Now, if the second child is also a girl, then she receives even fewer resources because not only is she not the eldest, but now the family will have to try for three children in order to have a son. And once the son is born, he is showered with all the resources the parents can afford to spend as he is considered an asset, while the girls are viewed as a drain on the resources.

The paper states, optimistically, that “one might expect unequal allocation in the household to matter less as India develops”, but then goes on to find that when households are compared by wealth, the birth order gradient is actually relatively large among wealthier households.

“Thus, India appears to still be far from the level of wealth at which, despite unequal allocation, children are all sufficiently nourished.

“This implies that even as India develops, the problem of malnutrition might be slow to fade, unless policies are put in place that influence or counteract the intra-household allocation decisions that parents are making,” the paper says, which is a sad commentary on the current state of India.

Quite apart from the differences in allocation of food within households, about which Amartya Sen had written in 1983, India faces a much larger problem of malnutrition. The average IQ (intelligence quotient) in India is now below 90, which is a significant challenge for developing a properly skilled workforce.
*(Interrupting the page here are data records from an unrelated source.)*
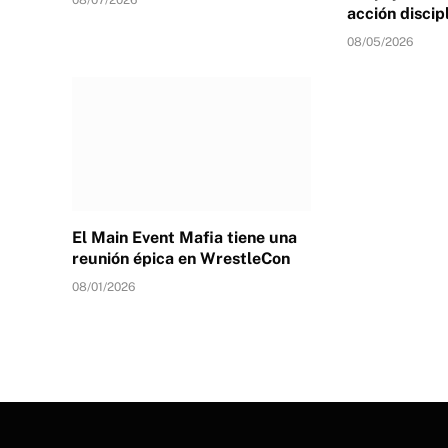
acción discip
08/05/2026
El Main Event Mafia tiene una
reunión épica en WrestleCon
08/01/2026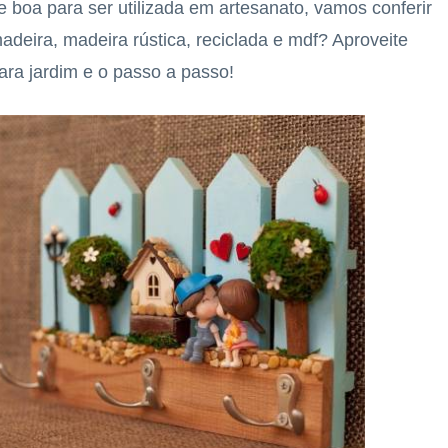
e boa para ser utilizada em artesanato, vamos conferir
deira, madeira rústica, reciclada e mdf? Aproveite
ara jardim e o passo a passo!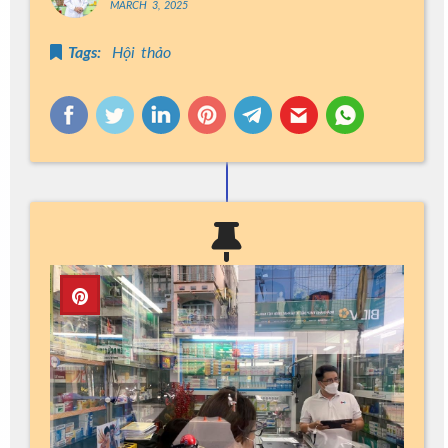
MARCH 3, 2025
Tags:
Hội thảo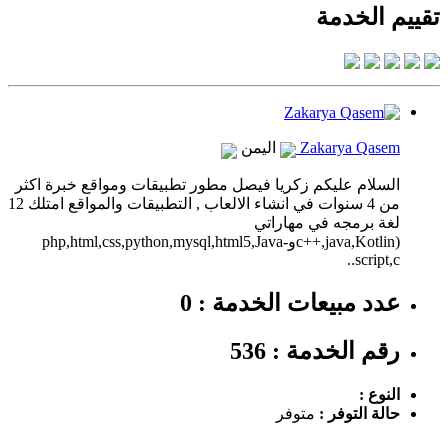
تقييم الخدمة
Zakarya Qasem
اليمن
السلام عليكم زكريا فيصل مطور تطبيقات ومواقع خبرة اكثر
من 4 سنوات في انشاء الالعاب , التطبيقات والمواقع امتلك 12
لغة برمجه في مهاراتي
(c++,java,Kotlinوphp,html,css,python,mysql,html5,Java-
script,c..
عدد مبيعات الخدمة : 0
رقم الخدمة : 536
النوع :
حالة التوفر :
متوفر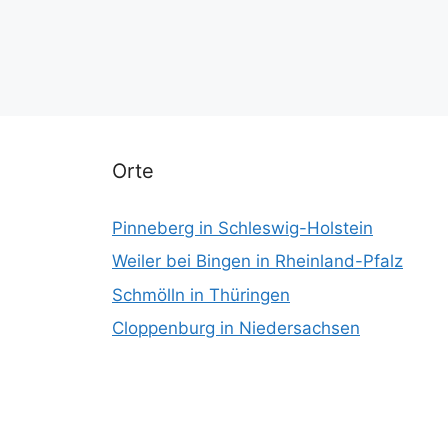
Orte
Pinneberg in Schleswig-Holstein
Weiler bei Bingen in Rheinland-Pfalz
Schmölln in Thüringen
Cloppenburg in Niedersachsen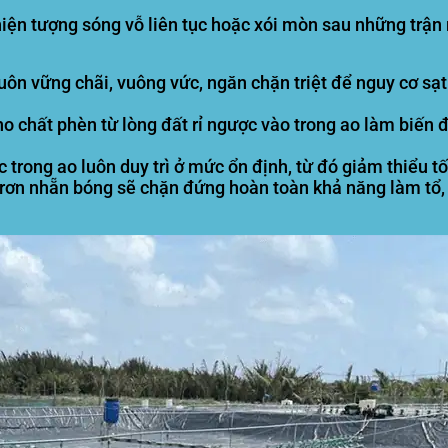
 hiện tượng sóng vỗ liên tục hoặc xói mòn sau những trậ
uôn vững chãi, vuông vức, ngăn chặn triệt để nguy cơ sạ
 chất phèn từ lòng đất rỉ ngược vào trong ao làm biến đ
trong ao luôn duy trì ở mức ổn định, từ đó giảm thiểu tố
ơn nhẵn bóng sẽ chặn đứng hoàn toàn khả năng làm tổ, 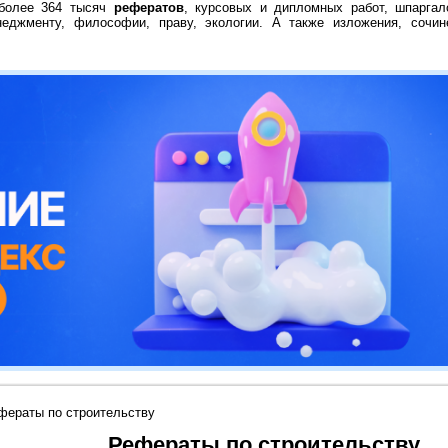
 более 364 тысяч
рефератов
, курсовых и дипломных работ, шпаргал
неджменту, философии, праву, экологии. А также изложения, сочин
фераты по строительству
Рефераты по строительству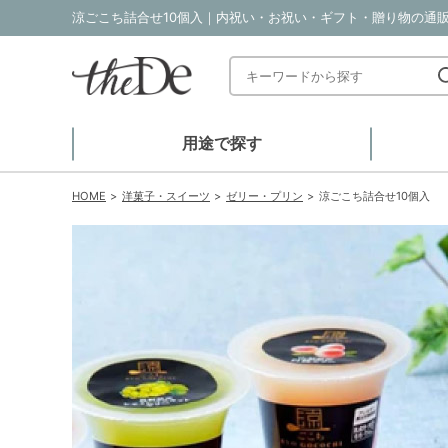
涼ごこち詰合せ10個入｜内祝い・お祝い・ギフト・贈り物の通販サイ
用途で探す
HOME
洋菓子・スイーツ
ゼリー・プリン
涼ごこち詰合せ10個入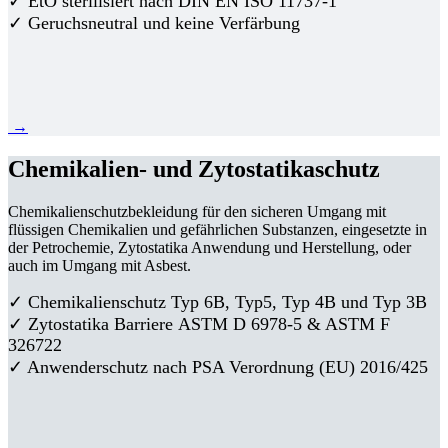
✓ EtO sterilisiert nach DIN EN ISO 11737-1
✓ Geruchsneutral und keine Verfärbung
→
Chemikalien- und Zytostatikaschutz
Chemikalienschutzbekleidung für den sicheren Umgang mit
flüssigen Chemikalien und gefährlichen Substanzen, eingesetzte in
der Petrochemie, Zytostatika Anwendung und Herstellung, oder
auch im Umgang mit Asbest.
✓ Chemikalienschutz Typ 6B, Typ5, Typ 4B und Typ 3B
✓
Zytostatika Barriere
ASTM D 6978-5 & ASTM F
326722
✓ Anwenderschutz nach PSA Verordnung (EU) 2016/425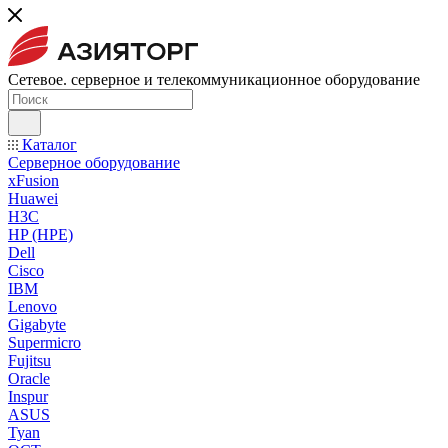
Сетевое. серверное и телекоммуникационное оборудование
Каталог
Серверное оборудование
xFusion
Huawei
H3C
HP (HPE)
Dell
Cisco
IBM
Lenovo
Gigabyte
Supermicro
Fujitsu
Oracle
Inspur
ASUS
Tyan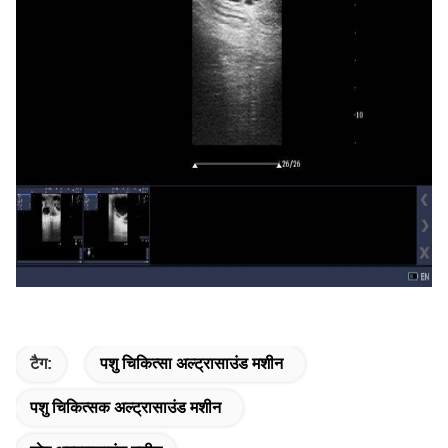
टैग:
पशु चिकित्सा अल्ट्रासाउंड मशीन
पशु चिकित्सक अल्ट्रासाउंड मशीन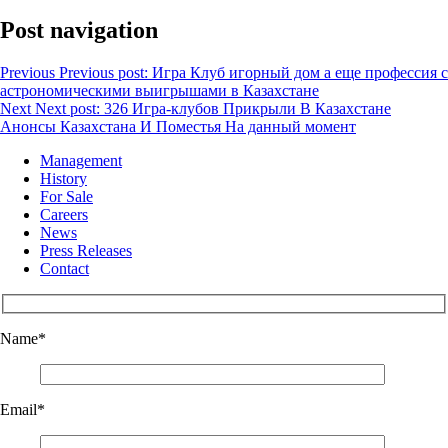
Post navigation
Previous
Previous post:
Игра Клуб игорный дом а еще профессия с
астрономическими выигрышами в Казахстане
Next
Next post:
326 Игра-клубов Прикрыли В Казахстане
Анонсы Казахстана И Поместья На данный момент
Management
History
For Sale
Careers
News
Press Releases
Contact
Name
*
Email
*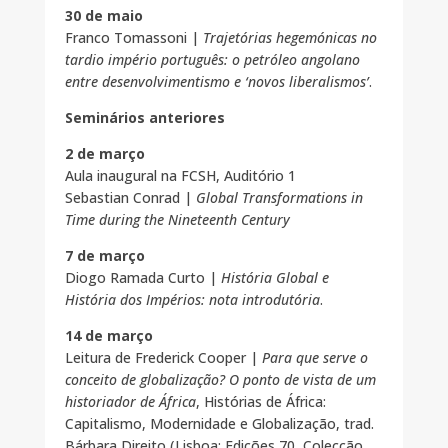
30 de maio
Franco Tomassoni |
Trajetórias hegemónicas no
tardio império português: o petróleo angolano
entre desenvolvimentismo e ‘novos liberalismos’
.
Seminários anteriores
2 de março
Aula inaugural na FCSH, Auditório 1
Sebastian Conrad |
Global Transformations in
Time during the Nineteenth Century
7 de março
Diogo Ramada Curto |
História Global e
História dos Impérios: nota introdutória
.
14 de março
Leitura de Frederick Cooper |
Para que serve o
conceito de globalização? O ponto de vista de um
historiador de África
, Histórias de África:
Capitalismo, Modernidade e Globalização, trad.
Bárbara Direito (Lisboa: Edições 70, Colecção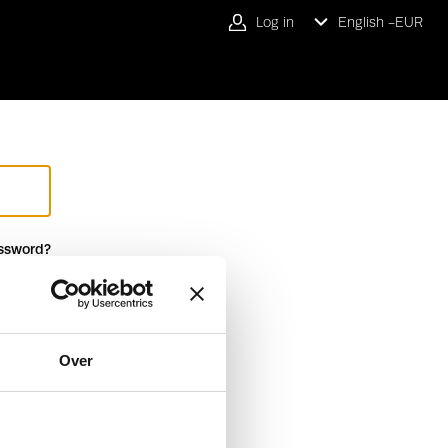
Log in
English -
EUR
ssword?
Over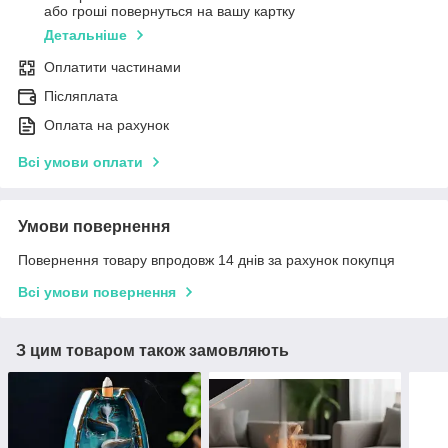
або гроші повернуться на вашу картку
Детальніше
Оплатити частинами
Післяплата
Оплата на рахунок
Всі умови оплати
Умови повернення
Повернення товару впродовж 14 днів за рахунок покупця
Всі умови повернення
З цим товаром також замовляють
It is not clear if there is enough awareness of the problem that this creates because the dependency ratio will increase not only because of demography but also intelligence. There is an urgent need to address this problem by ensuring enough supply of protein to children between the ages of one and 10. Just a glass of milk and a banana or an egg every day will do. Perhaps this should be made a compulsory element of corporate social responsibility. Agencies like Akshay Patra can be entrusted with the task.